CLOSE
x

GOLD CLASS Drum gets 8/10

Gold Class
Drum
Barely Dressed/Remote Control

8/10

Gold Class’ sophomore album Drum is a sparkling, emotive and dynamic guitar-led piece of modern post punk. The album is conducted by turbulent guitar and unapologetically puts Adam Curley’s baritone vocals out the front to guide the way.

The Gareth Liddiard (The Drones) produced album is full of thumping rhythms and gives us equal parts electro beats and fast paced punk. Drum is at once primitive and perfectly calculated. While the guitar and vocals are delivered with urgency, the album is still incredibly spacious. Perhaps Curley’s harrowing vocals and delivery, with their deep, never ending sound, give the songs a feeling of the abyss, with the distance and constant pulsations having a trance-like effect.

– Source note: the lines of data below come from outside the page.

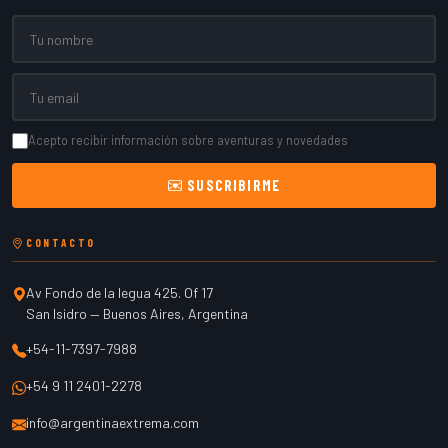
Nombre
Email
Acepto recibir información sobre aventuras y novedades
SUSCRIBIRME
CONTACTO
Av Fondo de la legua 425. Of 17
San Isidro
—
Buenos Aires
,
Argentina
+54-11-7397-7988
+54 9 11 2401-2278
info@argentinaextrema.com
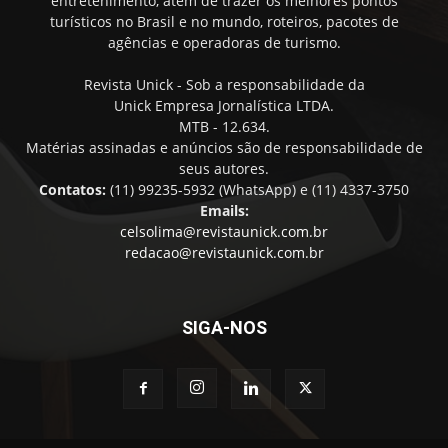
entretenimento, atém de trazer os melhores pontos
turísticos no Brasil e no mundo, roteiros, pacotes de
agências e operadoras de turismo.
Revista Unick - Sob a responsabilidade da
Unick Empresa Jornalística LTDA.
MTB - 12.634.
Matérias assinadas e anúncios são de responsabilidade de
seus autores.
Contatos:
(11) 99235-5932 (WhatsApp) e (11) 4337-3750
Emails:
celsolima@revistaunick.com.br
redacao@revistaunick.com.br
SIGA-NOS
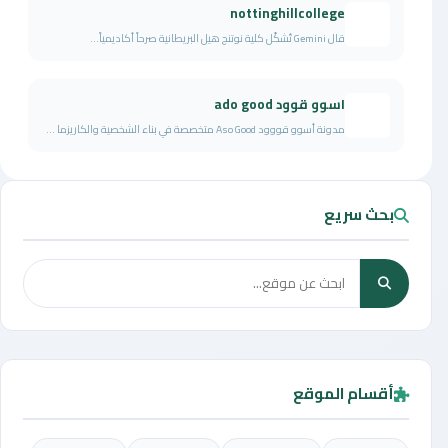
nottinghillcollege
قال Gemini تُشكّل كلية نوتنج هيل البريطانية صرحاً أكاديمياً...
اسوو قوود ado good
مدونة أسوو قووود Aso Good متخصصة في بناء الشخصية والكاريزما ...
بحث سريع
أقسام الموقع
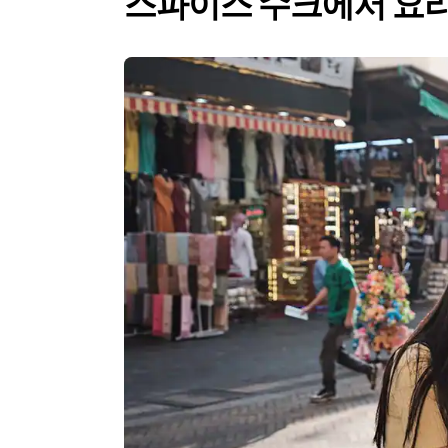
스파이스 수크에서 요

First single Twist In The Dark is the stand out song on the album, offering slightly more peaks and troughs and exploring more emotional range than the other nine songs. Rose Blind is a personal ode to the rose coloured glasses love puts on you, and is full of intensity and colour; it is also home to the strongest lyrics on the album. Get Yours features the most melodic chorus with hooks that sink in suddenly and hold fast; it’ll have you nodding and singing along as soon as the chorus hits and will be stuck in your head well after it finishes.

Songs like Trouble Fun, Bully and We Were Never Too Much prove that Gold Class are not just a one trick pony and are very capable of creating some sweeping, atmospheric and enduring sounds. They also showcase a more understated, raw side to Curley’s vocals, making them perhaps some of the most heartfelt and believable songs on Drum.

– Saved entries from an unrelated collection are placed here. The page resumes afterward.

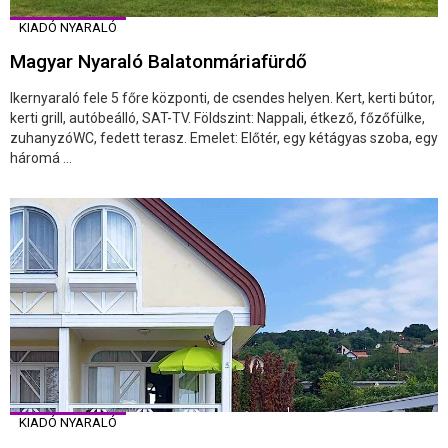
KIADÓ NYARALÓ
Magyar Nyaraló Balatonmáriafürdő
Ikernyaraló fele 5 főre központi, de csendes helyen. Kert, kerti bútor,
kerti grill, autóbeálló, SAT-TV. Földszint: Nappali, étkező, főzőfülke,
zuhanyzóWC, fedett terasz. Emelet: Előtér, egy kétágyas szoba, egy
háromá ...
KIADÓ NYARALÓ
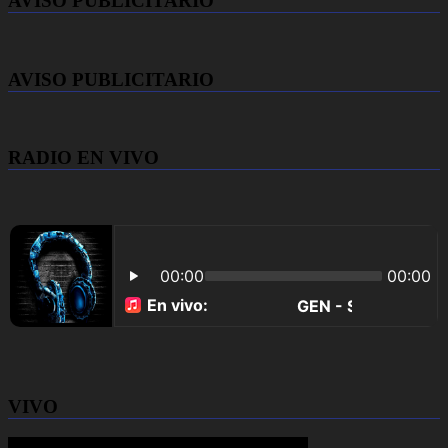
AVISO PUBLICITARIO
AVISO PUBLICITARIO
RADIO EN VIVO
VIVO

It’s hard not to draw a likeness to The Presets and Interpol; imagine the post punk sounds of Interpol with the pounding beats of The Presets and you’re getting close to Drum. Unlike post punk’s predecessors though, Gold Class don’t go into areas of deep, deep despair and anguish. When you expect Drum to come flowing out in fits of uncontrollable rage, rawness and verve, it restrains itself. There is definitely a certain beauty in this, but perhaps it would also have been nice to feel a little bit more inflamed emotion in some of the tracks, be it wayward, imperfect guitar,  percussion, or vocal work. At times, the production does feel a little too perfect for the punk ethos, which is strange as Liddiard via The Drones has perfected the transcendence of energy into captured form.

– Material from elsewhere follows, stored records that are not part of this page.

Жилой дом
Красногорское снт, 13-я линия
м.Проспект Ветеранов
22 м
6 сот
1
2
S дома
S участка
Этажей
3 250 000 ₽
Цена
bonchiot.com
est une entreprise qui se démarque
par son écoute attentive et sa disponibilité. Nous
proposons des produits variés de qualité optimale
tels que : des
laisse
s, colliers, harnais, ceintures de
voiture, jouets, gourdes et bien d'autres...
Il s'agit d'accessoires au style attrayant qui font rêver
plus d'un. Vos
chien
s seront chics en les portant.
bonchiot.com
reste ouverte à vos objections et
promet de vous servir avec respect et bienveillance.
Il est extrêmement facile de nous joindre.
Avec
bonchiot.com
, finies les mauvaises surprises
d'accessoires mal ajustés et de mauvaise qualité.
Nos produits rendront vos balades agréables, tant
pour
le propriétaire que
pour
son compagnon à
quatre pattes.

The album is unashamedly post punk, and whilst it does what it does well, it is not anything we have not heard before. This is neither good nor bad – if something is not broke – why fix it? It also must be said that it is refreshing to listen to new Australian alternative music that is straight up and accessible but also equally dark and venomous. Australia has become awash with synth, pedals, reverb and quirky electronics, and it  feels so, so great to listen to such an honest and human album that brings it back to the basics. The album hones in on a sound that was at its peak 10 or 15 years ago, so you can’t help but give Gold Class extra kudos for doing their own thing, regardless of what’s in vogue.

Drum covers wide-ranging themes including identity, place, loss and love. Curley has noted the album is an anthem for the outsiders and the oppressed, which is extremely fitting given the socio and political environment of today and ties into its alt roots nicely. Despite all this, you can’t help but get to the end of a song on Drum just feeling like you could have been given more.  While the musical components at times meander away from each other and then come smashing back together, it never quite spills over in the collision. Perhaps it’s the constraint, or perhaps it’s the perfect production and the precise calculation of every sound which sees it, at times, lacking the raw edge that could have lifted it into truly ‘great’ album territory.